§ **Set problem**:
Reproduce the passage of the aquarium lighting thread word for word, from "Maybe someone that" to "made for aquariums??".

··· Text ···

Strange... and they state 28w for the 48"...

Maybe someone that has used these units could comment?

Or maybe they are NO (normal output) T5s... but why in the world would they use NO T5s in a unit made for aquariums??  

If that's the case I'd strongly recommend finding a unit with the higher wattage T5s... they are much more efficient and effective than T12s.


----------



## goalcreas (Nov 20, 2006)

Those are Normal Output (NO)T5 bulbs, the wattage is 1/2 of what the High Output (HO) bulbs are.

The coralife fixtures are only normal output, but they are plenty of light, especially when used in conjunction with another, or with a PC fixture.
And what they lack in wattage, they more then make up for in the color temps of the bulbs, Coralife sure nailed this fixture in that respect.


----------



## goalcreas (Nov 20, 2006)

Tsquare, that is the light I told you about.

··· Dataset content ···

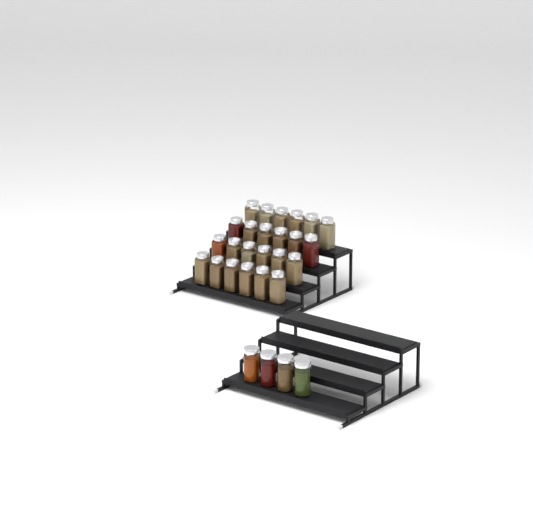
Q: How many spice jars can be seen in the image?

···
··· Dataset content ···

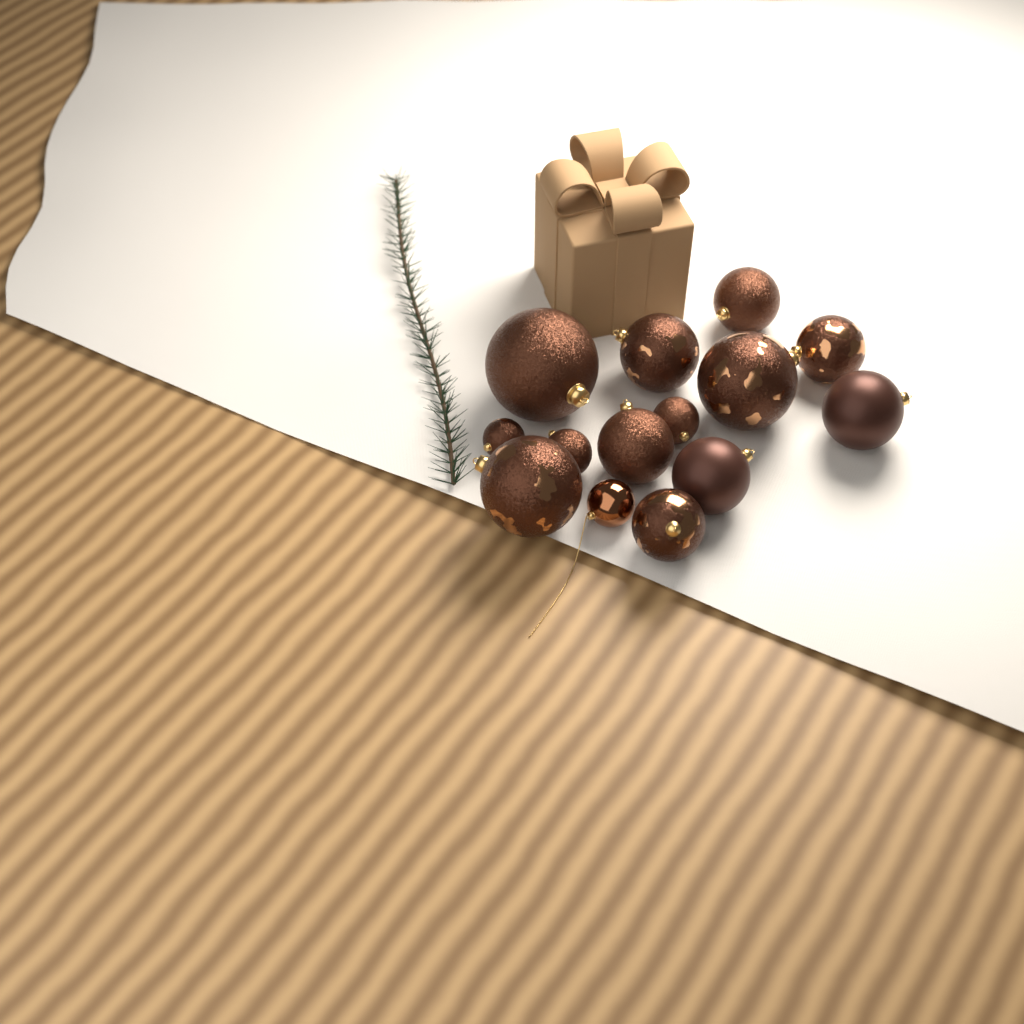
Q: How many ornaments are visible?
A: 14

···

§ **Written answer**:
Maybe someone that has used these units could comment?

Or maybe they are NO (normal output) T5s... but why in the world would they use NO T5s in a unit made for aquariums??